# What you will do
Reproduce the passage of the Timothé Mumenthaler profile between "Medal record" and "athlete (born 2002)", inclusive, word for word.

Personal information
- Nationality: Swiss
- Born: 12 December 2002 (age 23)
- Education: EPFL

Sport
- Sport: Athletics
- Event: Sprint

Achievements and titles
- Personal bests: 200 m: 20.09 (Birmingham, 2026)

Medal record
Men's athletics
Representing Switzerland
European Athletics Championships
| Gold medal – first place | 2024 Rome | 200 m |
| Bronze medal – third place | 2026 Birmingham | 200 m |
European U23 Championships
| Bronze medal – third place | 2023 Espoo | 200 m |

= Timothé Mumenthaler =

Swiss athlete (born 2002)

Timothé Sembéry Mumenthaler (born 12 December 2002) is a Swiss sprinter.
He won the 2024 European Championships in Rome over 200 metres, later also winning a bronze medal over the distance at the 2026 European Championships having run a personal best 20.09 seconds in the semi-final.

# Records supplied
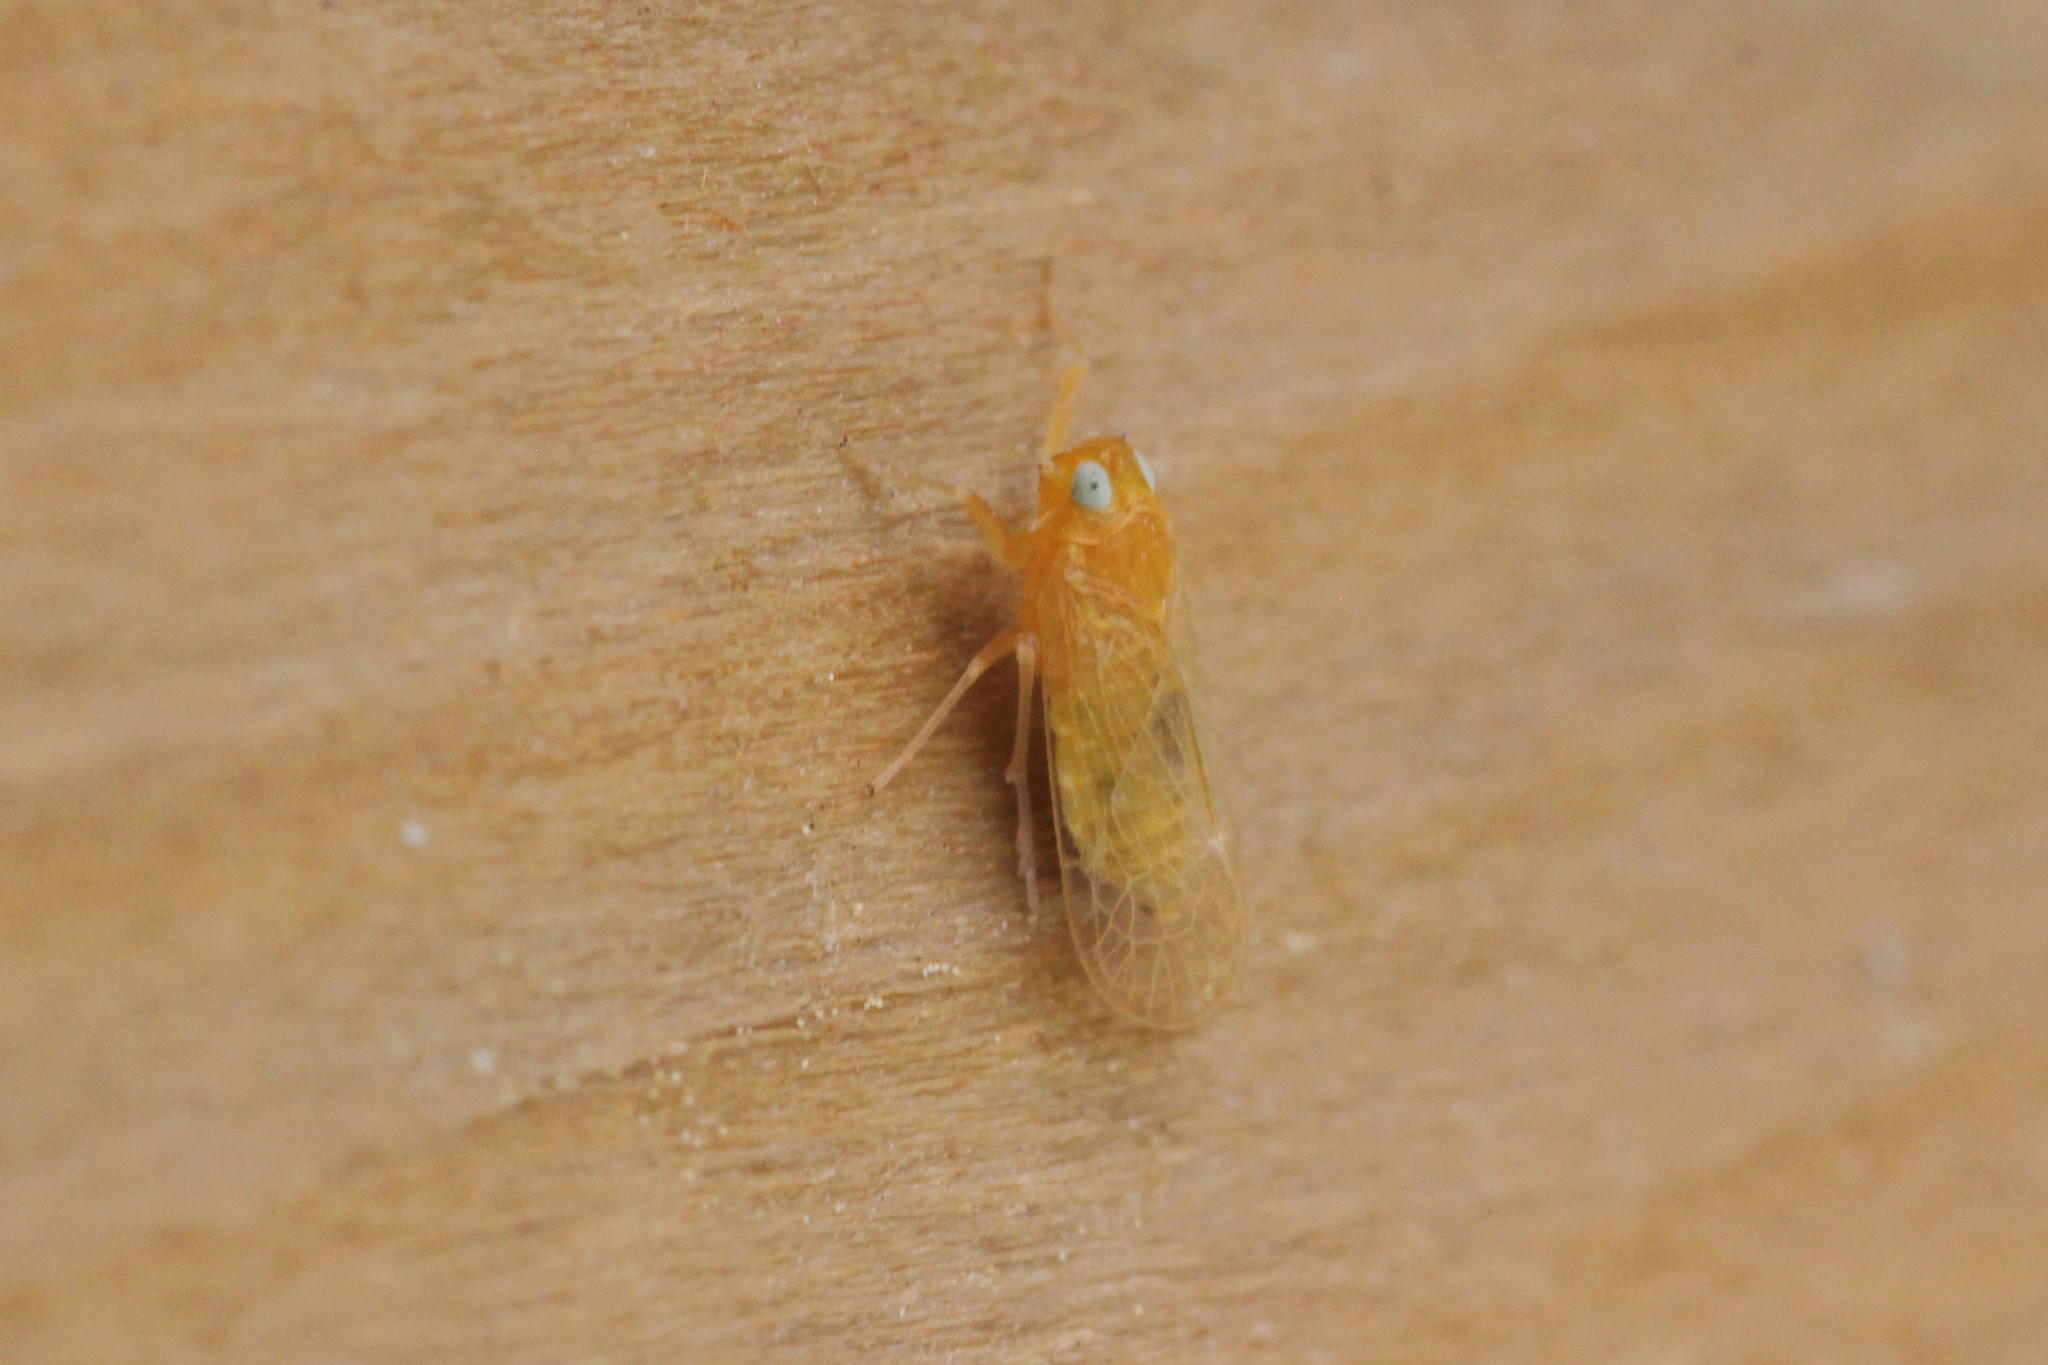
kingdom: Animalia
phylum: Arthropoda
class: Insecta
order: Hemiptera
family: Cixiidae
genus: Haplaxius
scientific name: Haplaxius fulvus
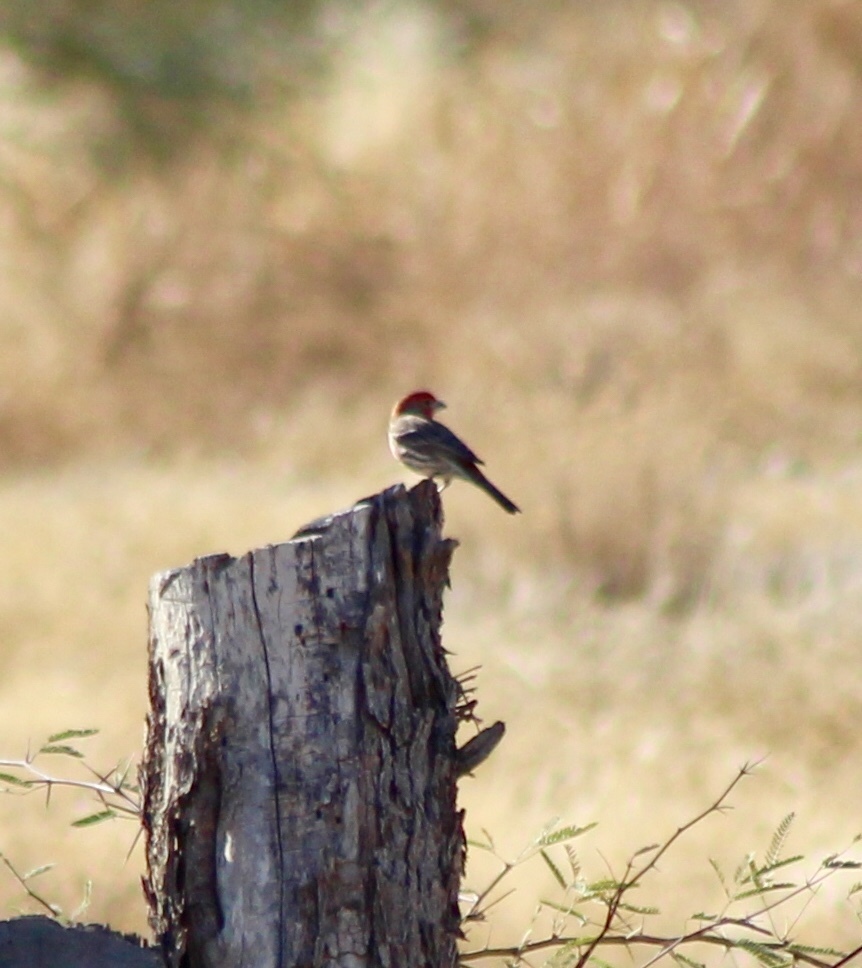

# Full answer
Medal record
Men's athletics
Representing Switzerland
European Athletics Championships
| Gold medal – first place | 2024 Rome | 200 m |
| Bronze medal – third place | 2026 Birmingham | 200 m |
European U23 Championships
| Bronze medal – third place | 2023 Espoo | 200 m |

= Timothé Mumenthaler =

Swiss athlete (born 2002)